| WHAT YOU ARE ASKED TO DO |
Starting at the first line of the material below and stopping after the line that includes "### Async I/O", write the lines out again exactly. Drop any pictures.

::::::

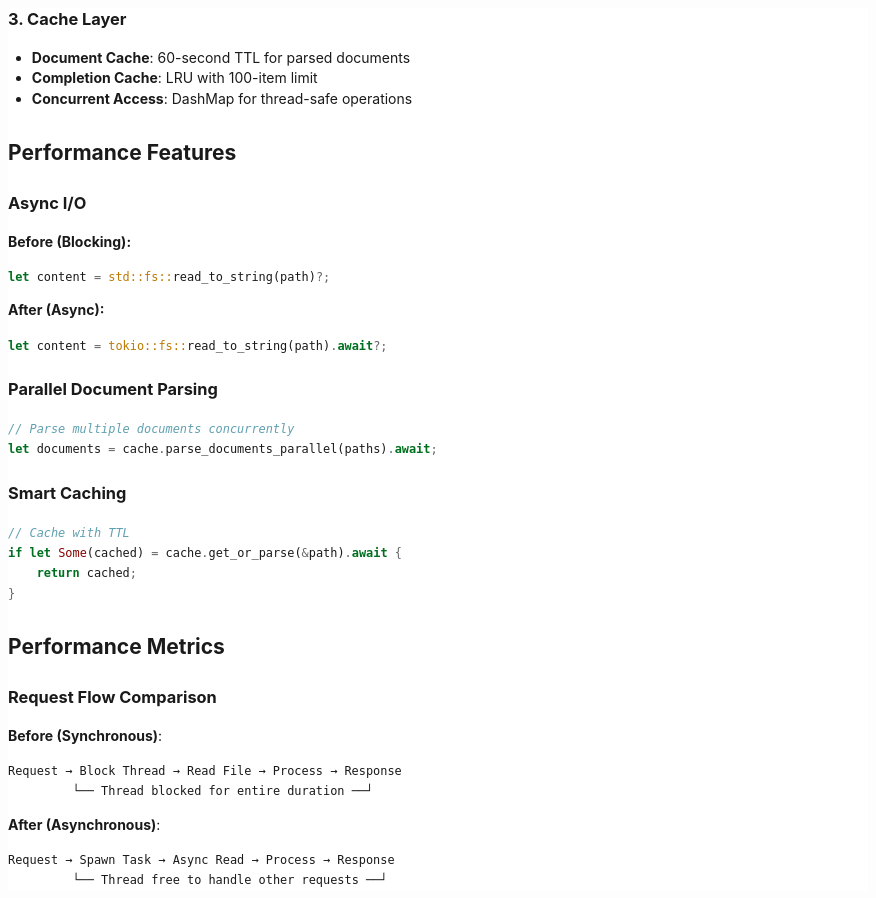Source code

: ### 3. Cache Layer

- **Document Cache**: 60-second TTL for parsed documents
- **Completion Cache**: LRU with 100-item limit
- **Concurrent Access**: DashMap for thread-safe operations

## Performance Features

### Async I/O

**Before (Blocking):**

```rust
let content = std::fs::read_to_string(path)?;
```

**After (Async):**

```rust
let content = tokio::fs::read_to_string(path).await?;
```

### Parallel Document Parsing

```rust
// Parse multiple documents concurrently
let documents = cache.parse_documents_parallel(paths).await;
```

### Smart Caching

```rust
// Cache with TTL
if let Some(cached) = cache.get_or_parse(&path).await {
    return cached;
}
```

## Performance Metrics

### Request Flow Comparison

**Before (Synchronous)**:

```text
Request → Block Thread → Read File → Process → Response
         └── Thread blocked for entire duration ──┘
```

**After (Asynchronous)**:

```text
Request → Spawn Task → Async Read → Process → Response
         └── Thread free to handle other requests ──┘
```
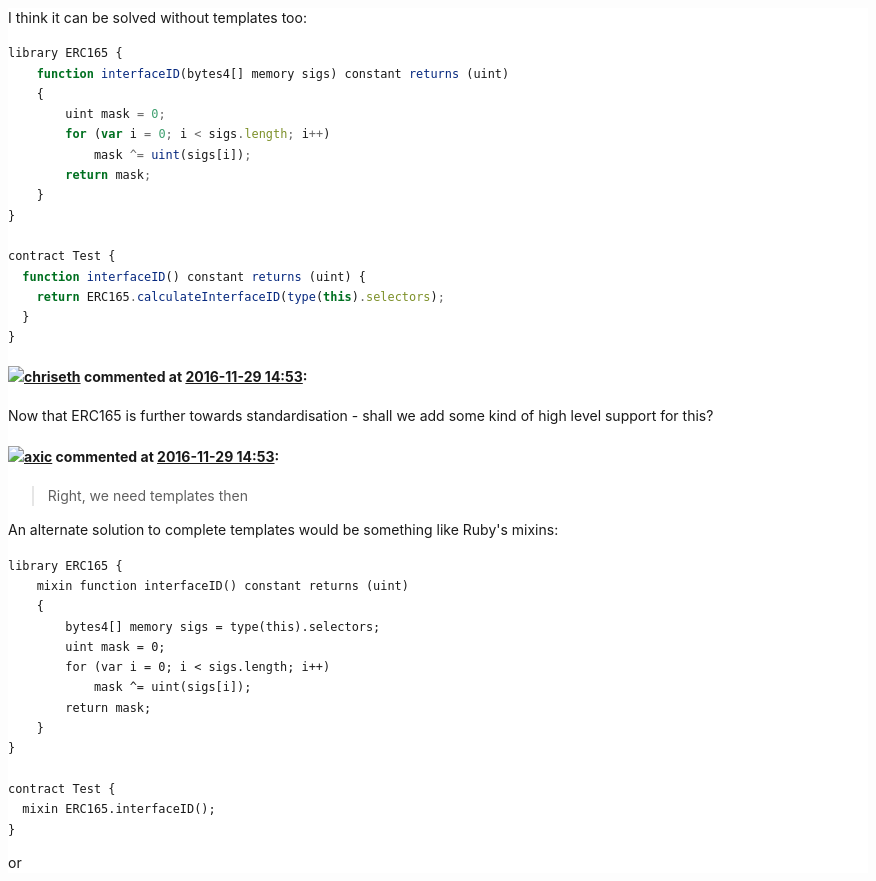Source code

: I think it can be solved without templates too:
```js
library ERC165 {
    function interfaceID(bytes4[] memory sigs) constant returns (uint)
    {
        uint mask = 0;
        for (var i = 0; i < sigs.length; i++)
            mask ^= uint(sigs[i]);
        return mask;
    }
}

contract Test {
  function interfaceID() constant returns (uint) {
    return ERC165.calculateInterfaceID(type(this).selectors);
  }
}
```

#### <img src="https://avatars.githubusercontent.com/u/9073706?v=4" width="50">[chriseth](https://github.com/chriseth) commented at [2016-11-29 14:53](https://github.com/ethereum/solidity/issues/1447#issuecomment-368542283):

Now that ERC165 is further towards standardisation - shall we add some kind of high level support for this?

#### <img src="https://avatars.githubusercontent.com/u/20340?v=4" width="50">[axic](https://github.com/axic) commented at [2016-11-29 14:53](https://github.com/ethereum/solidity/issues/1447#issuecomment-453094073):

> Right, we need templates then 

An alternate solution to complete templates would be something like Ruby's mixins:
```
library ERC165 {
    mixin function interfaceID() constant returns (uint)
    {
        bytes4[] memory sigs = type(this).selectors;
        uint mask = 0;
        for (var i = 0; i < sigs.length; i++)
            mask ^= uint(sigs[i]);
        return mask;
    }
}

contract Test {
  mixin ERC165.interfaceID();
}
```

or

::::::

| RESPONSE TO THIS EXERCISE |
Source code

: ### 3. Cache Layer

- **Document Cache**: 60-second TTL for parsed documents
- **Completion Cache**: LRU with 100-item limit
- **Concurrent Access**: DashMap for thread-safe operations

## Performance Features

### Async I/O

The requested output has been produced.